Wer sich von Verlusten befreit, kann erheblich neutralere Entscheidungen treffen
Weil man, wenn man sich einer unangenehmen Reaktion verweigert (und Verluste zu realisieren ist nun einmal unschöner als sie einfach auszublenden), entscheidend an Performance verliert. Eine richtige, brutale Baisse in einem Kurs ist erst dann sicher, wenn sie bereits stattgefunden hat. Wer ein paarmal unglücklich ausgestoppt wird, weil ein Kurs überraschend doch wieder anzieht, hat es zwar mühsamer. Aber dann ist man erst einmal neutral, ist freier in seiner Entscheidung, weil man nicht durch seine bestehende, gerade in Bedrängnis geratene Position im Denken korrumpiert wird.
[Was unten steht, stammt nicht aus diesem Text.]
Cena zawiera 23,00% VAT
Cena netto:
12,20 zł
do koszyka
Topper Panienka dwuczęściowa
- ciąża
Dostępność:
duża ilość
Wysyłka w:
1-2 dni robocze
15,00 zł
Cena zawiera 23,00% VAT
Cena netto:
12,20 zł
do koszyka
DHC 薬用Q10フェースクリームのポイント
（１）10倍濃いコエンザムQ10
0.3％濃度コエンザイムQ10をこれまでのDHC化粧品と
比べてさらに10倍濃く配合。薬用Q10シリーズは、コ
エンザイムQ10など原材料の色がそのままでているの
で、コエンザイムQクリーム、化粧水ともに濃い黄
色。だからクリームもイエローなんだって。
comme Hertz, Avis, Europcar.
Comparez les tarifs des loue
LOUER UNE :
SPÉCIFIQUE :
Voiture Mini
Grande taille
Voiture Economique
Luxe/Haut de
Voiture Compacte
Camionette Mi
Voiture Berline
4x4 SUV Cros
Und vor allem:

Einen Verlust zu akzeptieren und ihn damit einzugrenzen, verhindert das Schlimmste, was ein Anleger tun kann … und was so viele auch tatsächlich tun: Es verhindert die sogenannte „Einstandsverbilligung“. Ein Wort, das etwas Fatales genauso verharmlost wie z.B. das Wort „Minuswachstum“. Wer konsequent verkauft, wenn ein Trend bricht, kommt gar nicht in die Versuchung, in fallende Kurse hinein eine Verlustposition immer weiter zu vergrössern, indem man immer wieder zukauft. Ja, wenn der Kurs danach sofort dynamisch dreht, hätte sich das gerechnet. Aber es ist nun einmal nicht gerade vernünftig, zu glauben, dass ein Abwärtstrend endet, nur, weil man das will, während ein Aufwärtstrend immer weiterläuft, und das auch nur, weil man das will.
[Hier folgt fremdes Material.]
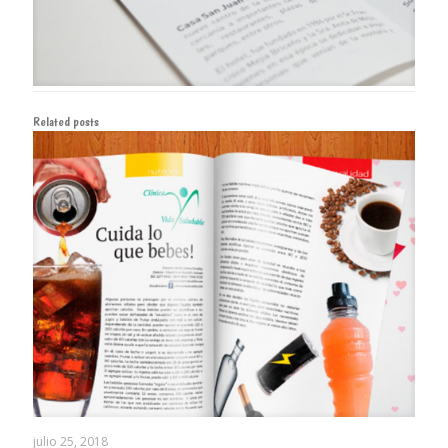
Related posts
julio 25, 2018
Die hier im Verlauf des Beitrags eingebauten Chart zeigen zwar nicht Kursverläufe, die an jeder Ecke lauern. Aber was wir hier sehen, sind Aktien, die in aller Munde und in sehr vielen Depots waren, weil man gerade wegen dieser immensen Trenddynamik nach oben dachte: Da geht nichts schief. Und das gilt ja für Trades auf den Nasdaq 100 oder den Ölpreis genauso. Wir reden nicht von etwas, das vereinzelten Anlegern in seltenen Fällen vielleicht mal passiert, sondern von Fällen, die viele angingen bzw. an der Börse aktuell noch angehen. Deswegen sind „Depotleichen“ ja so häufig.

Fazit: Konsequenz ist nie einfach, aber immer nötig
Aus meiner Sicht sind die grossen „Irrtümer“ an den Börsen, diese Aktien, die scheinbar für immer stiegen und dann am Ende am Boden lagen, die grossen Irrtümer von uns Anlegern in Bezug auf uns selbst.
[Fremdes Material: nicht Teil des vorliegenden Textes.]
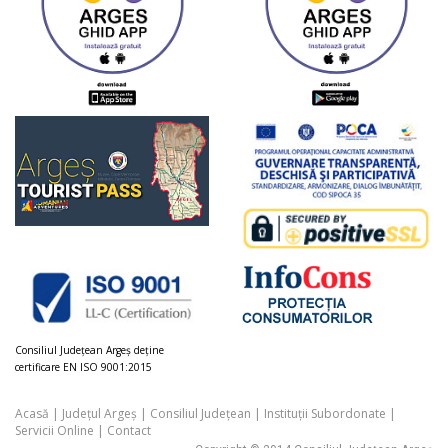
Consiliul Judeţean Argeș deţine
certificare EN ISO 9001:2015
Acasă
|
Județul Argeș
|
Consiliul Județean
|
Instituții Subordonate
|
Servicii Online
|
Contact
Mittlerweile drehe ich eine Trading-Position vier-, fünf- oder auch zehnmal, wenn’s denn sein muss. Einfach, weil ich langsam kapiert habe, dass es immer fatal ausgeht, wenn man entweder stur auf irgendetwas setzt, das zwar kommen kann, aber nie muss. Oder wenn man irgendwann keine Lust mehr hat, sich an neue Lagen anzupassen. Meist ist genau dann, wenn man erstmal sagt „nö, jetzt mag ich nicht mehr“ der Punkt erreicht, wo sich das x-fache Drehen eines Trades wirklich gerechnet hätte. Aber falls Sie und ich nicht gar so unterschiedlich sein sollten, darf ich diesen Hinweis als „Beipackzettel“ mitgeben:
Der Eintritt der Wirkung kann verzögert erfolgen. Bei mir waren es schon ein paar Jahrzehnte, bis ich imstande war, nicht nur anderen kritisch über die Schulter zu schauen, sondern auch mich selbst kritisch genug im Spiegel zu betrachten, um die ganz grossen, teuren Irrtümer zu vermeiden. Der Weg zur Konsequenz zieht sich gerne hin. Aber er lohnt sich.
Ich wünsche Ihnen eine erfolgreiche Börsenwoche!